- **Work instruction**: Give the text lines of the rows below as a Markdown table with two columns, No and Line, numbering the lines in order and skipping blank lines. Cover every row, and leave the pictures out of the table.

*** Entries provided Section Begins ***

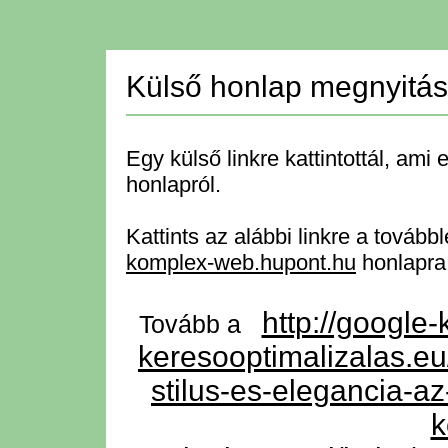
Külső honlap megnyitá
Egy külső linkre kattintottál, ami 
honlapról.
Kattints az alábbi linkre a tovább
komplex-web.hupont.hu
honlapra
http://google-
Tovább a
keresooptimalizalas.eu
stilus-es-elegancia-a
k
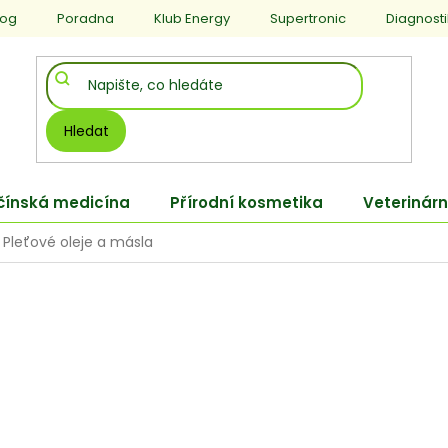
log
Poradna
Klub Energy
Supertronic
Diagnost
Hledat
 čínská medicína
Přírodní kosmetika
Veterinárn
Pleťové oleje a másla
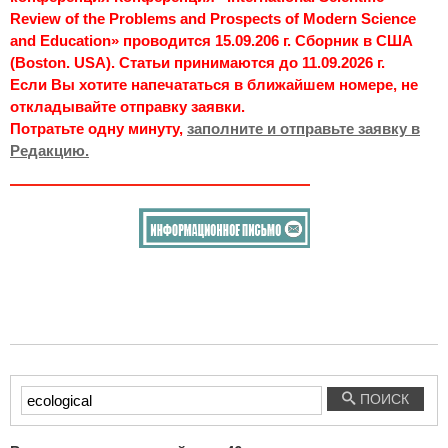
Review of the Problems and Prospects of Modern Science
and Education» проводится 15.09.206 г. Сборник в США
(Boston. USA). Статьи принимаются до 11.09.2026 г.
Если Вы хотите напечататься в ближайшем номере, не
откладывайте отправку заявки.
Потратьте одну минуту,
заполните и отправьте заявку в
Редакцию.
Введите
ПОИСК
текст
для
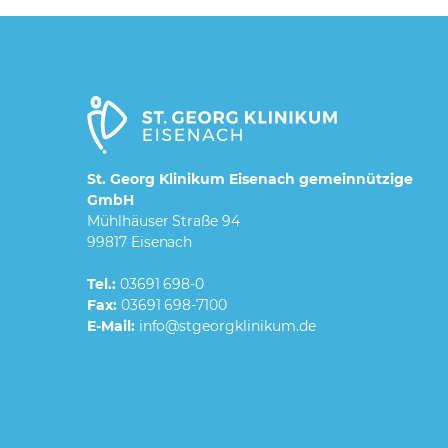
St. Georg Klinikum Eisenach gemeinnützige
GmbH
Mühlhäuser Straße 94
99817 Eisenach
Tel.:
03691 698-0
Fax:
03691 698-7100
E-Mail:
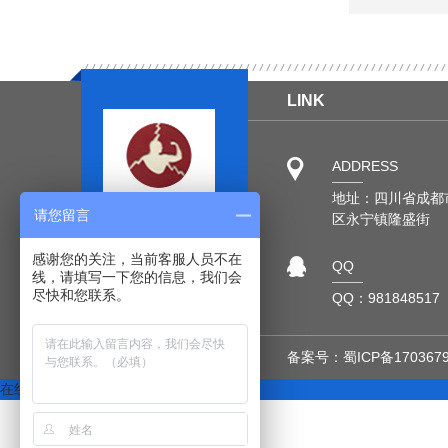
LINK
ADDRESS
地址：四川省成都
请您留言
区永宁镇隆盛街
感谢您的关注，当前客服人员不在
QQ
线，请填写一下您的信息，我们会
尽快和您联系。
QQ：981848517
备案号：
蜀ICP备170367
在线客服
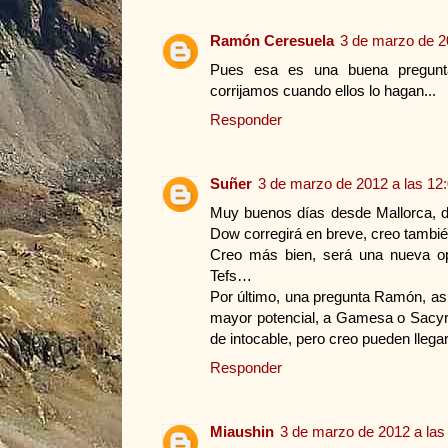
Ramón Ceresuela
3 de marzo de 2
Pues esa es una buena pregunt
corrijamos cuando ellos lo hagan...
Responder
Suñer
3 de marzo de 2012 a las 12
Muy buenos días desde Mallorca, de
Dow corregirá en breve, creo tambi
Creo más bien, será una nueva op
Tefs…
Por último, una pregunta Ramón, así
mayor potencial, a Gamesa o Sacyr?
de intocable, pero creo pueden llega
Responder
Miaushin
3 de marzo de 2012 a las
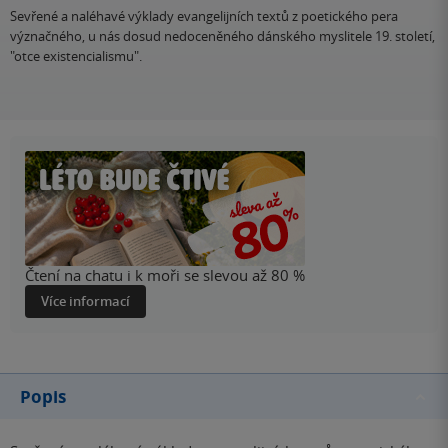
Sevřené a naléhavé výklady evangelijních textů z poetického pera
význačného, u nás dosud nedoceněného dánského myslitele 19. století,
"otce existencialismu".
Čtení na chatu i k moři se slevou až 80 %
Více informací
Popis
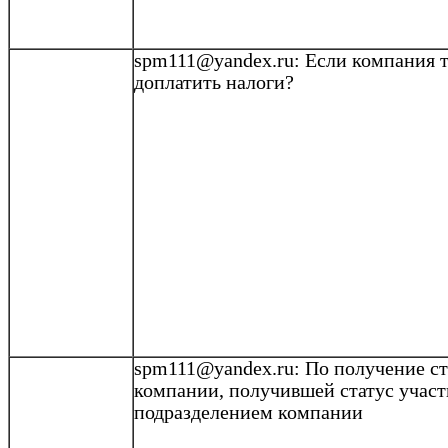
spm111@yandex.ru
: Если компания т
доплатить налоги?
spm111@yandex.ru
: По получение ст
компании, получившей статус участ
подразделением компании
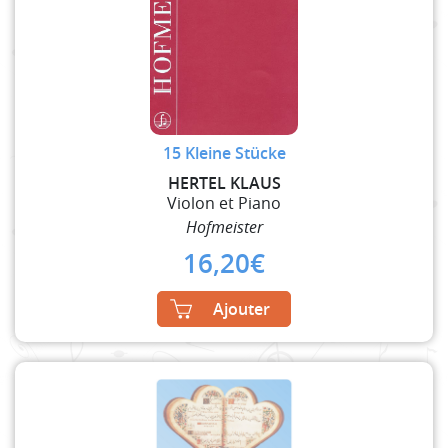
15 Kleine Stücke
HERTEL KLAUS
Violon et Piano
Hofmeister
16,20
€
Ajouter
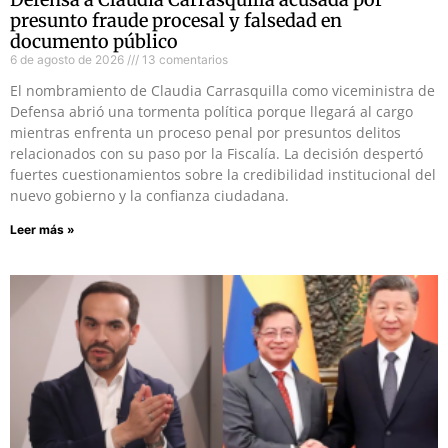
presunto fraude procesal y falsedad en
documento público
6 de agosto de 2026
13 comentarios
El nombramiento de Claudia Carrasquilla como viceministra de
Defensa abrió una tormenta política porque llegará al cargo
mientras enfrenta un proceso penal por presuntos delitos
relacionados con su paso por la Fiscalía. La decisión despertó
fuertes cuestionamientos sobre la credibilidad institucional del
nuevo gobierno y la confianza ciudadana.
Leer más »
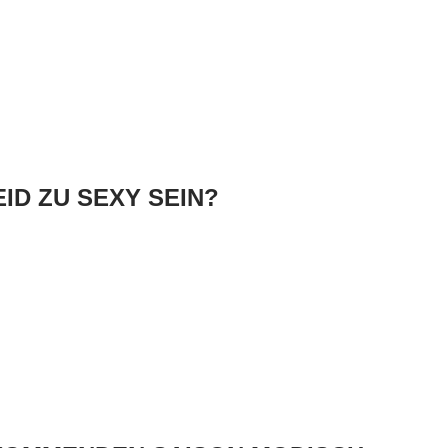
ID ZU SEXY SEIN?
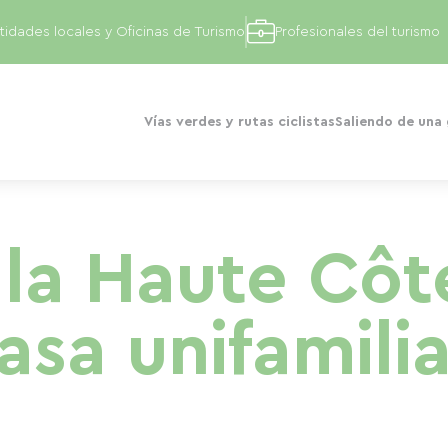
tidades locales y Oficinas de Turismo
Profesionales del turismo
Vías verdes y rutas ciclistas
Saliendo de una
la Haute Côt
asa unifamilia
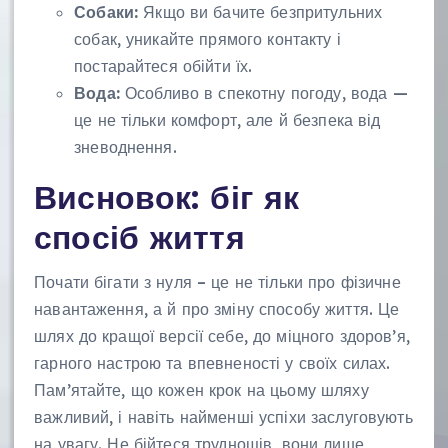
Собаки:
Якщо ви бачите безпритульних
собак, уникайте прямого контакту і
постарайтеся обійти їх.
Вода:
Особливо в спекотну погоду, вода —
це не тільки комфорт, але й безпека від
зневоднення.
Висновок: біг як
спосіб життя
Почати бігати з нуля – це не тільки про фізичне
навантаження, а й про зміну способу життя. Це
шлях до кращої версії себе, до міцного здоров’я,
гарного настрою та впевненості у своїх силах.
Пам’ятайте, що кожен крок на цьому шляху
важливий, і навіть найменші успіхи заслуговують
на увагу. Не бійтеся труднощів, вони лише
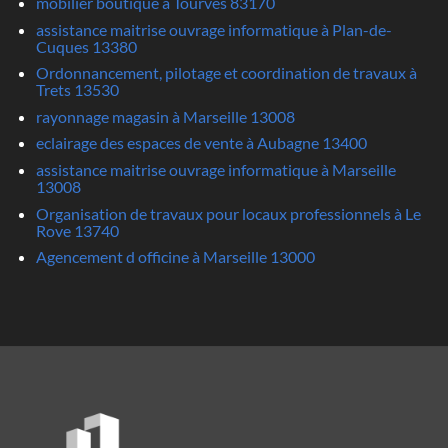
mobilier boutique à Tourves 83170
assistance maitrise ouvrage informatique à Plan-de-
Cuques 13380
Ordonnancement, pilotage et coordination de travaux à
Trets 13530
rayonnage magasin à Marseille 13008
eclairage des espaces de vente à Aubagne 13400
assistance maitrise ouvrage informatique à Marseille
13008
Organisation de travaux pour locaux professionnels à Le
Rove 13740
Agencement d officine à Marseille 13000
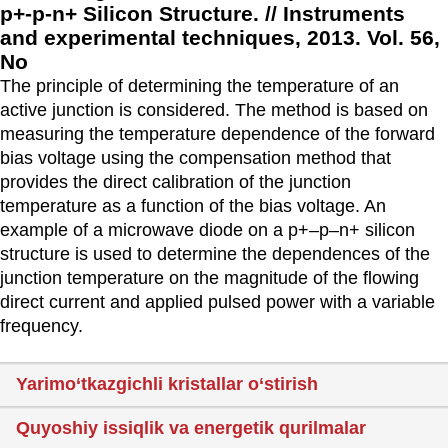
p+-p-n+ Silicon Structure. // Instruments
and experimental techniques, 2013. Vol. 56,
No
The principle of determining the temperature of an
active junction is considered. The method is based on
measuring the temperature dependence of the forward
bias voltage using the compensation method that
provides the direct calibration of the junction
temperature as a function of the bias voltage. An
example of a microwave diode on a p+–p–n+ silicon
structure is used to determine the dependences of the
junction temperature on the magnitude of the flowing
direct current and applied pulsed power with a variable
frequency.
Yarimo‘tkazgichli kristallar o‘stirish
Quyoshiy issiqlik va energetik qurilmalar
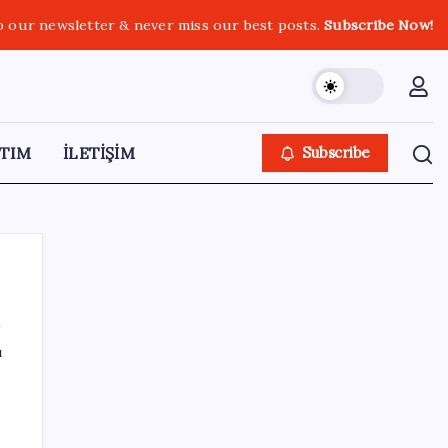
o our newsletter & never miss our best posts.
Subscribe Now!
TIM
İLETİŞİM
Subscribe
ı
SON YAZILAR
Bakan Kacır: Son 23 yılda örnek kalkınma
hamlesine imza attık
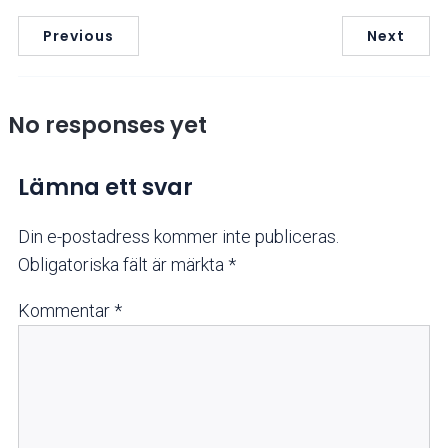
Previous
Next
No responses yet
Lämna ett svar
Din e-postadress kommer inte publiceras.
Obligatoriska fält är märkta
*
Kommentar
*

*** Entries provided Section Ends ***

- **Solved exercise**:
| No | Line |
|---|---|
| 1 | Külső honlap megnyitá |
| 2 | Egy külső linkre kattintottál, ami  |
| 3 | honlapról. |
| 4 | Kattints az alábbi linkre a tovább |
| 5 | komplex-web.hupont.hu |
| 6 | honlapra |
| 7 | http://google- |
| 8 | Tovább a |
| 9 | keresooptimalizalas.eu |
| 10 | stilus-es-elegancia-a |
| 11 | k |
| 12 | log |
| 13 | Poradna |
| 14 | Klub Energy |
| 15 | Supertronic |
| 16 | Diagnost |
| 17 | Hledat |
| 18 |  čínská medicína |
| 19 | Přírodní kosmetika |
| 20 | Veterinárn |
| 21 | Pleťové oleje a másla |
| 22 | Review of the Problems and Prospects of Modern Science |
| 23 | and Education» проводится 15.09.206 г. Сборник в США |
| 24 | (Boston. USA). Статьи принимаются до 11.09.2026 г. |
| 25 | Если Вы хотите напечататься в ближайшем номере, не |
| 26 | откладывайте отправку заявки. |
| 27 | Потратьте одну минуту, |
| 28 | заполните и отправьте заявку в |
| 29 | Редакцию. |
| 30 | Введите |
| 31 | ПОИСК |
| 32 | текст |
| 33 | для |
| 34 | St. Georg Klinikum Eisenach gemeinnützige |
| 35 | GmbH |
| 36 | Mühlhäuser Straße 94 |
| 37 | 99817 Eisenach |
| 38 | Tel.: |
| 39 | 03691 698-0 |
| 40 | Fax: |
| 41 | 03691 698-7100 |
| 42 | E-Mail: |
| 43 | LINK |
| 44 | ADDRESS |
| 45 | 地址：四川省成都 |
| 46 | 请您留言 |
| 47 | 区永宁镇隆盛街 |
| 48 | 感谢您的关注，当前客服人员不在 |
| 49 | QQ |
| 50 | 线，请填写一下您的信息，我们会 |
| 51 | 尽快和您联系。 |
| 52 | QQ：981848517 |
| 53 | 备案号： |
| 54 | 蜀ICP备170367 |
| 55 | 在线客服 |
| 56 | Ramón Ceresuela |
| 57 | 3 de marzo de 2 |
| 58 | Pues esa es una buena pregunt |
| 59 | corrijamos cuando ellos lo hagan... |
| 60 | Responder |
| 61 | Suñer |
| 62 | 3 de marzo de 2012 a las 12 |
| 63 | Muy buenos días desde Mallorca, de |
| 64 | Dow corregirá en breve, creo tambi |
| 65 | Creo más bien, será una nueva op |
| 66 | Tefs… |
| 67 | Por último, una pregunta Ramón, así |
| 68 | mayor potencial, a Gamesa o Sacyr? |
| 69 | de intocable, pero creo pueden llega |
| 70 | Responder |
| 71 | Miaushin |
| 72 | 3 de marzo de 2012 a las |
| 73 | Sevřené a naléhavé výklady evangelijních textů z poetického pera |
| 74 | význačného, u nás dosud nedoceněného dánského myslitele 19. století, |
| 75 | "otce existencialismu". |
| 76 | Čtení na chatu i k moři se slevou až 80 % |
| 77 | Více informací |
| 78 | Popis |
| 79 | spm111@yandex.ru |
| 80 | : Если компания т |
| 81 | доплатить налоги? |
| 82 | spm111@yandex.ru |
| 83 | : По получение ст |
| 84 | компании, получившей статус участ |
| 85 | подразделением компании |
| 86 | 15 Kleine Stücke |
| 87 | HERTEL KLAUS |
| 88 | Violon et Piano |
| 89 | Hofmeister |
| 90 | 16,20 |
| 91 | € |
| 92 | Ajouter |
| 93 | presunto fraude procesal y falsedad en |
| 94 | documento público |
| 95 | 6 de agosto de 2026 |
| 96 | 13 comentarios |
| 97 | El nombramiento de Claudia Carrasquilla como viceministra de |
| 98 | Defensa abrió una tormenta política porque llegará al cargo |
| 99 | mientras enfrenta un proceso penal por presuntos delitos |
| 100 | relacionados con su paso por la Fiscalía. La decisión despertó |
| 101 | fuertes cuestionamientos sobre la credibilidad institucional del |
| 102 | nuevo gobierno y la confianza ciudadana. |
| 103 | Leer más » |
| 104 | ID ZU SEXY SEIN? |
| 105 | tidades locales y Oficinas de Turismo |
| 106 | Profesionales del turismo |
| 107 | Vías verdes y rutas ciclistas |
| 108 | Saliendo de una |
| 109 | la Haute Côt |
| 110 | asa unifamilia |
| 111 | Собаки: |
| 112 | Якщо ви бачите безпритульних |
| 113 | собак, уникайте прямого контакту і |
| 114 | постарайтеся обійти їх. |
| 115 | Вода: |
| 116 | Особливо в спекотну погоду, вода — |
| 117 | це не тільки комфорт, але й безпека від |
| 118 | зневоднення. |
| 119 | Висновок: біг як |
| 120 | спосіб життя |
| 121 | Почати бігати з нуля – це не тільки про фізичне |
| 122 | навантаження, а й про зміну способу життя. Це |
| 123 | шлях до кращої версії себе, до міцного здоров’я, |
| 124 | гарного настрою та впевненості у своїх силах. |
| 125 | Пам’ятайте, що кожен крок на цьому шляху |
| 126 | важливий, і навіть найменші успіхи заслуговують |
| 127 | на увагу. Не бійтеся труднощів, вони лише |
| 128 | mobilier boutique à Tourves 83170 |
| 129 | assistance maitrise ouvrage informatique à Plan-de- |
| 130 | Cuques 13380 |
| 131 | Ordonnancement, pilotage et coordination de travaux à |
| 132 | Trets 13530 |
| 133 | rayonnage magasin à Marseille 13008 |
| 134 | eclairage des espaces de vente à Aubagne 13400 |
| 135 | assistance maitrise ouvrage informatique à Marseille |
| 136 | 13008 |
| 137 | Organisation de travaux pour locaux professionnels à Le |
| 138 | Rove 13740 |
| 139 | Agencement d officine à Marseille 13000 |
| 140 | p+-p-n+ Silicon Structure. // Instruments |
| 141 | and experimental techniques, 2013. Vol. 56, |
| 142 | No |
| 143 | The principle of determining the temperature of an |
| 144 | active junction is considered. The method is based on |
| 145 | measuring the temperature dependence of the forward |
| 146 | bias voltage using the compensation method that |
| 147 | provides the direct calibration of the junction |
| 148 | temperature as a function of the bias voltage. An |
| 149 | example of a microwave diode on a p+–p–n+ silicon |
| 150 | structure is used to determine the dependences of the |
| 151 | junction temperature on the magnitude of the flowing |
| 152 | direct current and applied pulsed power with a variable |
| 153 | frequency. |
| 154 | Yarimo‘tkazgichli kristallar o‘stirish |
| 155 | Quyoshiy issiqlik va energetik qurilmalar |
| 156 | o our newsletter & never miss our best posts. |
| 157 | Subscribe Now! |
| 158 | TIM |
| 159 | İLETİŞİM |
| 160 | Subscribe |
| 161 | ı |
| 162 | SON YAZILAR |
| 163 | Bakan Kacır: Son 23 yılda örnek kalkınma |
| 164 | hamlesine imza attık |
| 165 | Previous |
| 166 | Next |
| 167 | No responses yet |
| 168 | Lämna ett svar |
| 169 | Din e-postadress kommer inte publiceras. |
| 170 | Obligatoriska fält är märkta |
| 171 | * |
| 172 | Kommentar |
| 173 | * |